Being Happy and Being a Writer by Emma Eisler

Today it rained more heavily in San Francisco than it has in a long while. Naturally, this prompted me to suggest we take a quick roll in the glass. I raced down to the field with Davis and Clare, laughing loud and strange from somewhere deep in my stomach. I collapsed in the grass immediately and felt the rainwater seeping into my sweatshirt and jeans.

Emma B eventually came down to the field and joined us, and then we ran back and forth across the field in a hysterical, wobbling line. I kept yelling, “It is raining and I am so happy,” over and over in a voice that was loud and uncontrolled like I must’ve sounded as a kid.

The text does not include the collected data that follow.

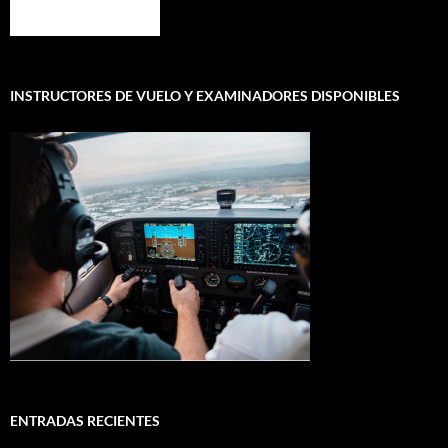
INSTRUCTORES DE VUELO Y EXAMINADORES DISPONIBLES
ENTRADAS RECIENTES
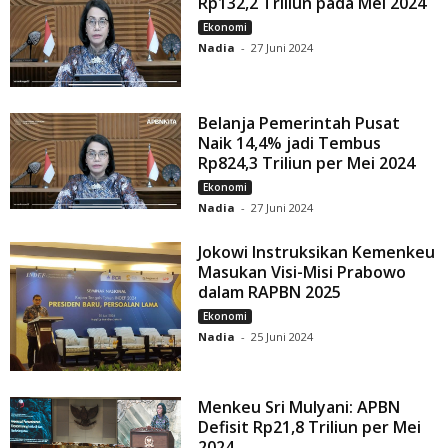
Rp132,2 Triliun pada Mei 2024
Ekonomi
Nadia
-
27 Juni 2024
Belanja Pemerintah Pusat
Naik 14,4% jadi Tembus
Rp824,3 Triliun per Mei 2024
Ekonomi
Nadia
-
27 Juni 2024
Jokowi Instruksikan Kemenkeu
Masukan Visi-Misi Prabowo
dalam RAPBN 2025
Ekonomi
Nadia
-
25 Juni 2024
Menkeu Sri Mulyani: APBN
Defisit Rp21,8 Triliun per Mei
2024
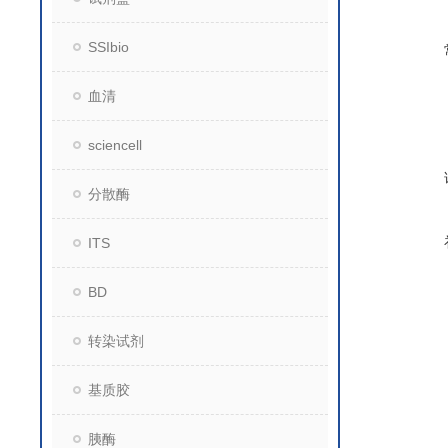
SSIbio
血清
sciencell
分散酶
ITS
BD
转染试剂
基质胶
胰酶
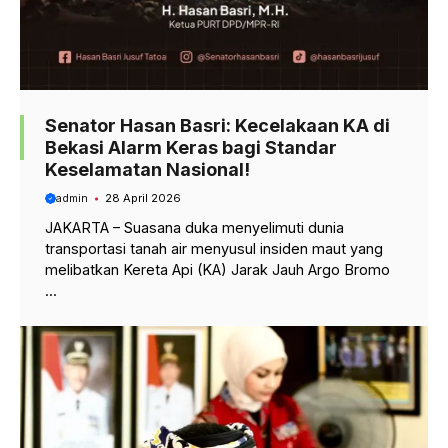
Senator Hasan Basri: Kecelakaan KA di
Bekasi Alarm Keras bagi Standar
Keselamatan Nasional!
admin
28 April 2026
JAKARTA – Suasana duka menyelimuti dunia
transportasi tanah air menyusul insiden maut yang
melibatkan Kereta Api (KA) Jarak Jauh Argo Bromo
...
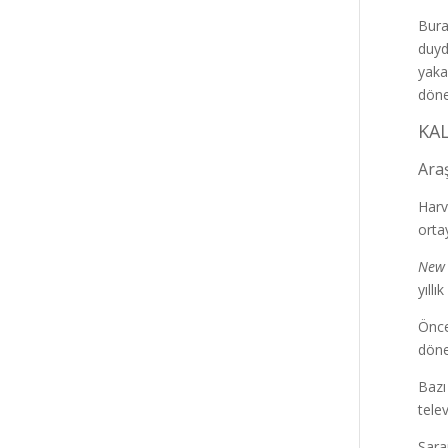
Bura
duyd
yaka
döne
KAL
Araş
Harv
orta
New 
yıll
Önce
döne
Bazı
tele
Şara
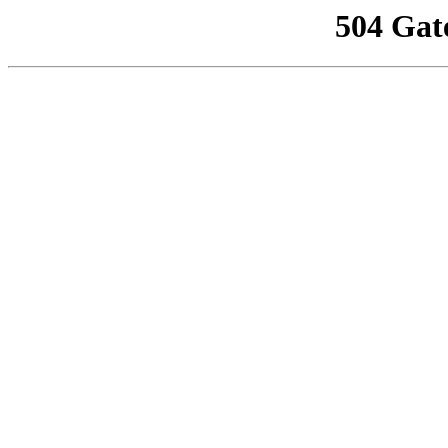
504 Gat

Later, in thinking about this moment, I realized what an accomplishment this kind of happiness is at sixteen. It is so easy to become caught up in the drudgery of work and routine and to lose sight of the incredible color and texture of the world. As a little kid, it is easy to be moved to moments of intense wonder or joy but every year the threshold for what is beautiful and what is important becomes a little higher and losing oneself in the feeling of rain in hair and grass on skin becomes just a little harder to obtain.

After coming to this realization, I began to wonder, as I always do after this kind of revelation, how this new understanding relates to my writing. The answer I came up with is pretty simple. When I am writing, I am attempting to portray a more heightened, more vivid version of the world. I am attempting to create something that somehow succeeds in being more real than the literal world around me. In order to succeed in this kind of writing, however, I need that basic love and respect for the world I see day to day. I need to be sensitive to changes in the weather and all the tiny and glorious phenomena that happen every day. Although people usually think of writers as being mature and self-contained, I find that my best writing actually emerges from the intense, unrestrained emotions of childhood and the days before maturity became a relevant idea.